# Aim of the exercise
Filter the records below and copy each line that contains the string "shown".

[START Record extracts]

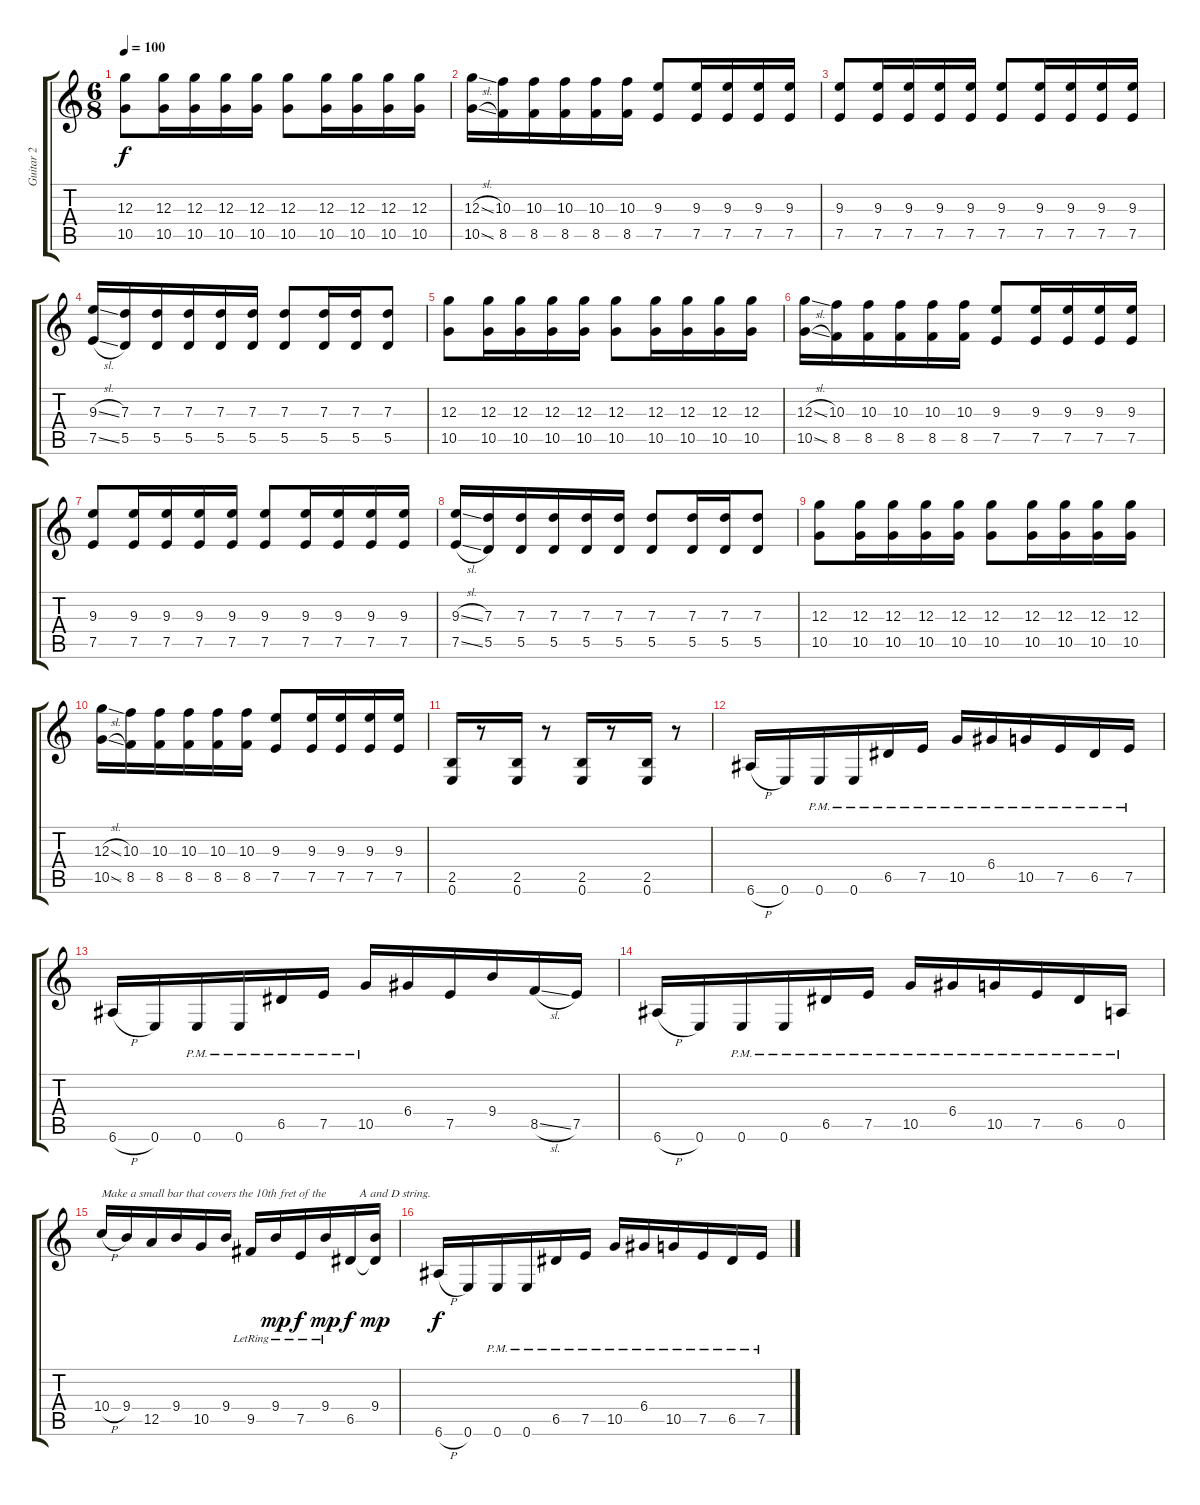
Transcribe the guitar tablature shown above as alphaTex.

\track ("Guitar 2" "Guitar 2") {instrument distortionguitar}
\staff {score tabs}
\tuning (E4 B3 G3 D3 A2 E2) {hide}
\ts (6 8)
\tempo 100
\clef g2
\ks c
(12.3 10.5).8{dy f} (12.3 10.5).16 (12.3 10.5).16 (12.3 10.5).16 (12.3 10.5).16 (12.3 10.5).8 (12.3 10.5).16 (12.3 10.5).16 (12.3 10.5).16 (12.3 10.5).16 |
(12.3{sl} 10.5{sl}).16 (10.3 8.5).16 (10.3 8.5).16 (10.3 8.5).16 (10.3 8.5).16 (10.3 8.5).16 (9.3 7.5).8 (9.3 7.5).16 (9.3 7.5).16 (9.3 7.5).16 (9.3 7.5).16 |
(9.3 7.5).8 (9.3 7.5).16 (9.3 7.5).16 (9.3 7.5).16 (9.3 7.5).16 (9.3 7.5).8 (9.3 7.5).16 (9.3 7.5).16 (9.3 7.5).16 (9.3 7.5).16 |
(9.3{sl} 7.5{sl}).16 (7.3 5.5).16 (7.3 5.5).16 (7.3 5.5).16 (7.3 5.5).16 (7.3 5.5).16 (7.3 5.5).8 (7.3 5.5).16 (7.3 5.5).16 (7.3 5.5).8 |
(12.3 10.5).8 (12.3 10.5).16 (12.3 10.5).16 (12.3 10.5).16 (12.3 10.5).16 (12.3 10.5).8 (12.3 10.5).16 (12.3 10.5).16 (12.3 10.5).16 (12.3 10.5).16 |
(12.3{sl} 10.5{sl}).16 (10.3 8.5).16 (10.3 8.5).16 (10.3 8.5).16 (10.3 8.5).16 (10.3 8.5).16 (9.3 7.5).8 (9.3 7.5).16 (9.3 7.5).16 (9.3 7.5).16 (9.3 7.5).16 |
(9.3 7.5).8 (9.3 7.5).16 (9.3 7.5).16 (9.3 7.5).16 (9.3 7.5).16 (9.3 7.5).8 (9.3 7.5).16 (9.3 7.5).16 (9.3 7.5).16 (9.3 7.5).16 |
(9.3{sl} 7.5{sl}).16 (7.3 5.5).16 (7.3 5.5).16 (7.3 5.5).16 (7.3 5.5).16 (7.3 5.5).16 (7.3 5.5).8 (7.3 5.5).16 (7.3 5.5).16 (7.3 5.5).8 |
(12.3 10.5).8 (12.3 10.5).16 (12.3 10.5).16 (12.3 10.5).16 (12.3 10.5).16 (12.3 10.5).8 (12.3 10.5).16 (12.3 10.5).16 (12.3 10.5).16 (12.3 10.5).16 |
(12.3{sl} 10.5{sl}).16 (10.3 8.5).16 (10.3 8.5).16 (10.3 8.5).16 (10.3 8.5).16 (10.3 8.5).16 (9.3 7.5).8 (9.3 7.5).16 (9.3 7.5).16 (9.3 7.5).16 (9.3 7.5).16 |
(2.5 0.6).16{volume 13 balance 11} r.8 (2.5 0.6).16 r.8 (2.5 0.6).16 r.8 (2.5 0.6).16 r.8 |
6.6{h}.16 0.6.16 0.6{pm}.16 0.6{pm}.16 6.5{pm}.16 7.5{pm}.16 10.5{pm}.16 6.4{pm}.16 10.5{pm}.16 7.5{pm}.16 6.5{pm}.16 7.5{pm}.16 |
6.6{h}.16 0.6.16 0.6{pm}.16 0.6{pm}.16 6.5{pm}.16 7.5{pm}.16 10.5{pm}.16 6.4.16 7.5.16 9.4.16 8.5{sl}.16 7.5.16 |
6.6{h}.16 0.6.16 0.6{pm}.16 0.6{pm}.16 6.5{pm}.16 7.5{pm}.16 10.5{pm}.16 6.4{pm}.16 10.5{pm}.16 7.5{pm}.16 6.5{pm}.16 0.5{pm}.16 |
10.4{h}.16{txt "Make a small bar that covers the 10th fret of the"} 9.4.16 12.5.16 9.4.16 10.5.16 9.4.16 9.5{lr}.16 9.4{lr}.16{dy mp} 7.5{lr}.16{dy f} 9.4{lr}.16{dy mp} 6.5.16{txt "   A and D string." dy f} (9.4 6.5{t}).16{dy mp} |
6.6{h}.16{dy f} 0.6.16 0.6{pm}.16 0.6{pm}.16 6.5{pm}.16 7.5{pm}.16 10.5{pm}.16 6.4{pm}.16 10.5{pm}.16 7.5{pm}.16 6.5{pm}.16 7.5{pm}.16
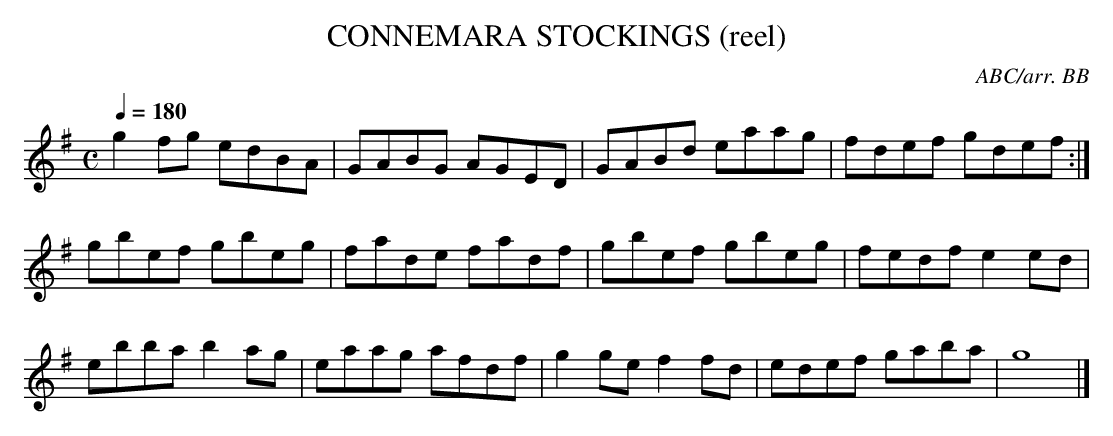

[END Record extracts]

# Exercise result
Transcribe the guitar tablature shown above as alphaTex.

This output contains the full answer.